> Supplied text
★ ★ ★

You are viewing a plain text version of this content. The canonical link for it is here.

Posted to user@nutch.apache.org by Markus Jelsma <ma...@openindex.io> on 2011/07/17 14:58:27 UTC

Garbage with languageidentifier

Hi,

I've found a lot of garbage produced by the language identifier, most likely 
caused by it relying on HTTP-header as the first hint for the language.

Instead of a nice tight list of ISO-codes i've got an index full of garbage 
making me unable to select a language. The lang field now contains a mess 
including ISO-codes of various types (nl | ned, nl-NL | nederlands | 
Nederlands | dutch | Dutch etc etc) and even comma-separated combinations. 
It's impossible to do a simple fq:lang:nl due to this undeterminable set of 
language identifiers. Apart from language identifiers that we as human 
understand the headers also contains values such as {$plugin.meta.language} | 
Weerribben zuivel | Array or complete sentences and even MIME-types and more 
nonsens you can laugh about.

Why do we rely on HTTP-header at all? Isn't it well-known that only very few 
developers and content management systems actually care about returning proper 
information in HTTP headers?  This actually also goes for finding out content-
type, which is a similar problem in the index.

★ ★ ★

> Data excerpt
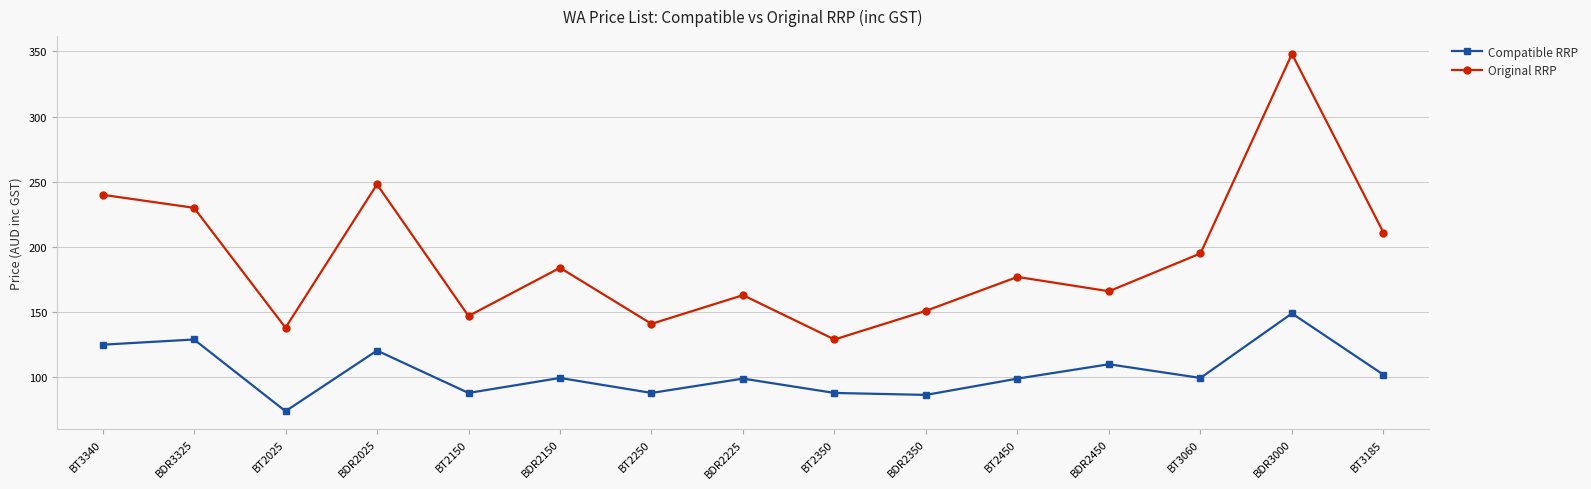

Does the chart have visible grid lines?

Yes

★ ★ ★

> What is expected
Please pick up the mailing-list post about garbage values from the Nutch language identifier and continue it after its last sentence.

> Reply to the task
I know work is going on in Tika for improving MIME-type detection i'm not sure 
if this is true for language identification. We still have to rely on the Nutch 
plugin to do this work, right? If so, i propose to make it configurable so we 
can choose if we wan't to rely on the current behaviour or do N-gram detection 
straight-away.

Comments?

Thanks

Re: Garbage with languageidentifier

Posted by Ken Krugler <ke...@krugler.org>.

Hi Markus,

> The proposal is to configure the order of detection: meta,header,identifier 
> (which is the current order).

This issue of precedence also comes up when detecting charset information. From an earlier post I'd made to the Nutch list:

> See https://issues.apache.org/jira/browse/TIKA-539 for a Tika issue I'm currently working on, which has to do with the charset detection algorithm.
> 
> There's the HTML5 proposal, where the priority is
> 
> - charset from Content-Type response header
> - charset from HTML <meta http-equiv content-type> element
> - charset detected from page contents
> 
> Reinhard Schwab proposed a variation on the HTML5 approach, which makes sense to me; in my web crawling experience, too many servers lie to just blindly trust the response header contents.
> 
> I've got a slight modification to Reinhard's approach, as describe in a comment on the above issue:
> 
> https://issues.apache.org/jira/browse/TIKA-539?focusedCommentId=12928832&page=com.atlassian.jira.plugin.system.issuetabpanels%3Acomment-tabpanel#action_12928832
> 
> I'm interested in comments.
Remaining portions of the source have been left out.